A polynomial function is a mathematical expression that involves a sum of powers of one or more variables multiplied by coefficients. These functions are fundamental in algebra and are expressed in the form:

• \( f(x) = a_n x^n + a_{n-1} x^{n-1} + \cdots + a_1 x + a_0 \)

Here, \(a_n, a_{n-1}, \ldots, a_0\) are constant coefficients, and \(n\) is a non-negative integer representing the degree of the polynomial. Each term consists of a combination of coefficients and variables raised to whole number powers. The degree of the polynomial is determined by the highest power of the variable present. In everyday mathematical problems, polynomial functions are used in modeling and solving equations where changes in one quantity depend on variations in another.
Understanding polynomial functions is crucial because they form the building blocks for more advanced topics in mathematics, such as calculus and differential equations.

The x-intercepts of a polynomial function represent the points where the graph crosses or touches the x-axis. At these points, the value of the polynomial function is zero. In other words, the x-intercepts are the solutions to the equation:

• \( f(x) = 0 \)

This is equivalent to finding the roots or zeroes of the polynomial, which we'll discuss further in the next section.

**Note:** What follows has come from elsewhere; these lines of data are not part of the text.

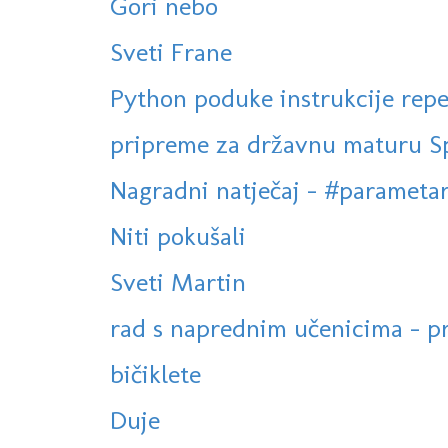
Gori nebo
Sveti Frane
Python poduke instrukcije repet
pripreme za državnu maturu Spli
Nagradni natječaj - #parametar
Niti pokušali
Sveti Martin
rad s naprednim učenicima - p
bičiklete
Duje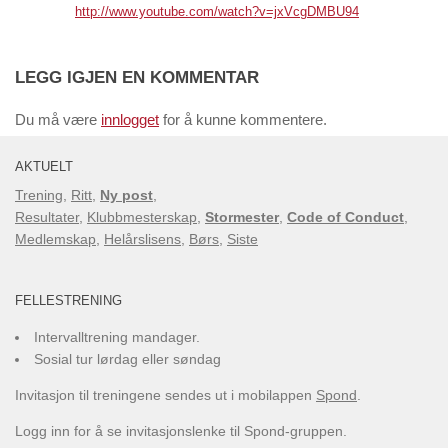
http://www.youtube.com/watch?v=jxVcgDMBU94
LEGG IGJEN EN KOMMENTAR
Du må være
innlogget
for å kunne kommentere.
AKTUELT
Trening
,
Ritt
,
Ny post
,
Resultater
,
Klubbmesterskap
,
Stormester
,
Code of Conduct
,
Medlemskap
,
Helårslisens
,
Børs
,
Siste
FELLESTRENING
Intervalltrening mandager.
Sosial tur lørdag eller søndag
Invitasjon til treningene sendes ut i mobilappen
Spond
.
Logg inn for å se invitasjonslenke til Spond-gruppen.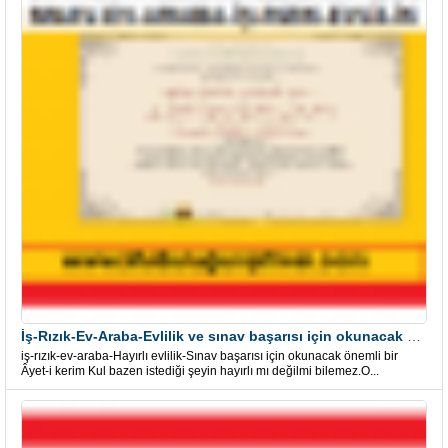
İş-Rızık-Ev-Araba-Evlilik ve sınav başarısı için okunacak Önemli bir Âyet
iş-rızık-ev-araba-Hayırlı evlilik-Sınav başarısı için okunacak önemli bir
Âyet-i kerim Kul bazen istediği şeyin hayırlı mı değilmi bilemez.O...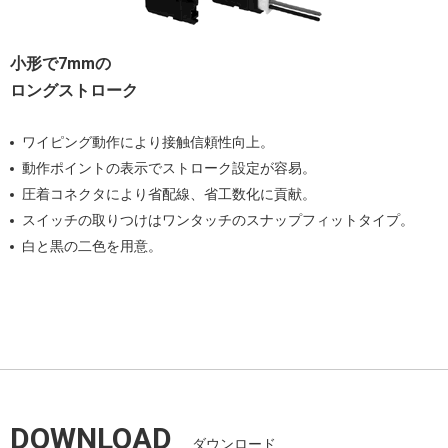
小形で7mmの
ロングストローク
ワイピング動作により接触信頼性向上。
動作ポイントの表示でストローク設定が容易。
圧着コネクタにより省配線、省工数化に貢献。
スイッチの取りつけはワンタッチのスナップフィットタイプ。
白と黒の二色を用意。
DOWNLOAD
ダウンロード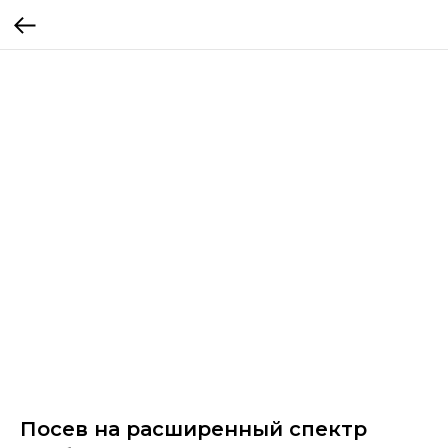
Посев на расширенный спектр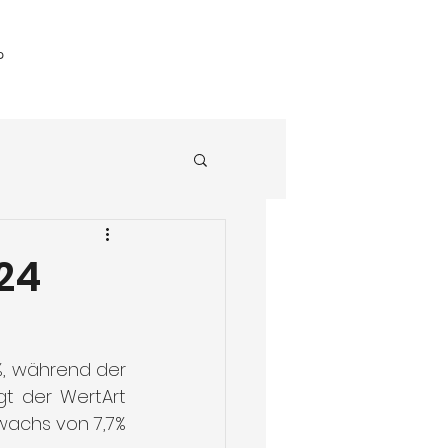
?
24
%, während der 
t der WertArt 
wachs von 7,7% 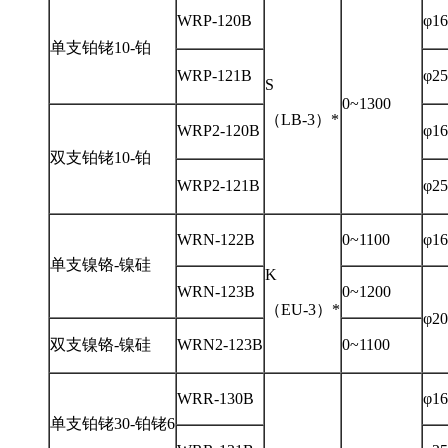
WRP-120B
φ16
单支铂铑10-铂
WRP-121B
φ25
S
0~1300
（LB-3）*
WRP2-120B
φ16
双支铂铑10-铂
WRP2-121B
φ25
WRN-122B
0~1100
φ16
单支镍铬-镍硅
K
WRN-123B
0~1200
（EU-3）*
φ20
双支镍铬-镍硅
WRN2-123B
0~1100
WRR-130B
φ16
单支铂铑30-铂铑6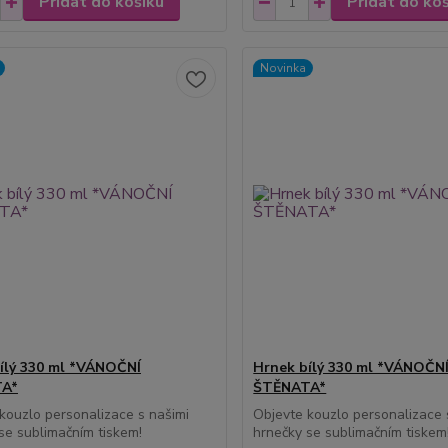
Přidat do košíku
Přidat do ko
Novinka
ílý 330 ml *VÁNOČNÍ
Hrnek bílý 330 ml *VÁNOČN
A*
ŠTĚNATA*
kouzlo personalizace s našimi
Objevte kouzlo personalizace 
se sublimačním tiskem!
hrnečky se sublimačním tiskem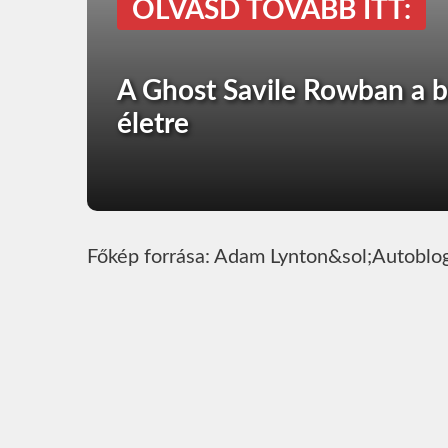
OLVASD TOVÁBB ITT:
A Ghost Savile Rowban a b
életre
Főkép forrása: Adam Lynton&sol;Autoblo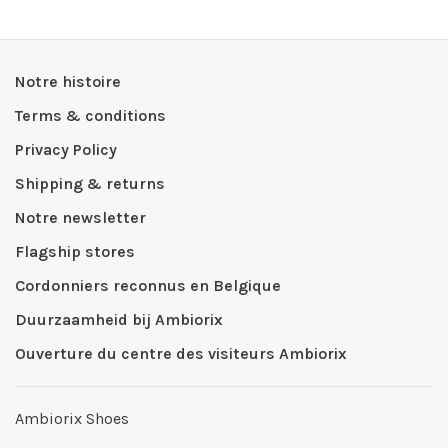
Notre histoire
Terms & conditions
Privacy Policy
Shipping & returns
Notre newsletter
Flagship stores
Cordonniers reconnus en Belgique
Duurzaamheid bij Ambiorix
Ouverture du centre des visiteurs Ambiorix
Ambiorix Shoes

To find the x-intercepts of a polynomial function, we solve the equation \( f(x) = 0 \) by substituting different values of \(x\) until the equation holds true.
Graphically, a polynomial may have as many x-intercepts as its degree, though some x-intercepts may coincide, being repeated roots. These points are of great interest in graphing because they give key insights into the behavior of the polynomial function just by simple observation.

Zeroes of a polynomial function are synonymous with the roots of the function. They are the values of \(x\) that make the polynomial equation equal to zero: \( f(x) = 0 \). Finding the zeroes of a polynomial is a critical step in solving polynomial equations and is important in various aspects of mathematics and applied sciences.
The zeroes tell us not only where the graph crosses the x-axis but also inform us about the factorization of the polynomial. If a polynomial has a zero at \(x = a\), it can be factored by dividing it by \(x - a\). This is especially useful for simplifying complex polynomial expressions or solving polynomial equations.
It's important to note that a polynomial of degree \(n\) can have up to \(n\) zeroes, including complex and repeated zeroes. Each zero represents a potential intersection point with the x-axis, giving a visual picture of the function's behavior across different intervals.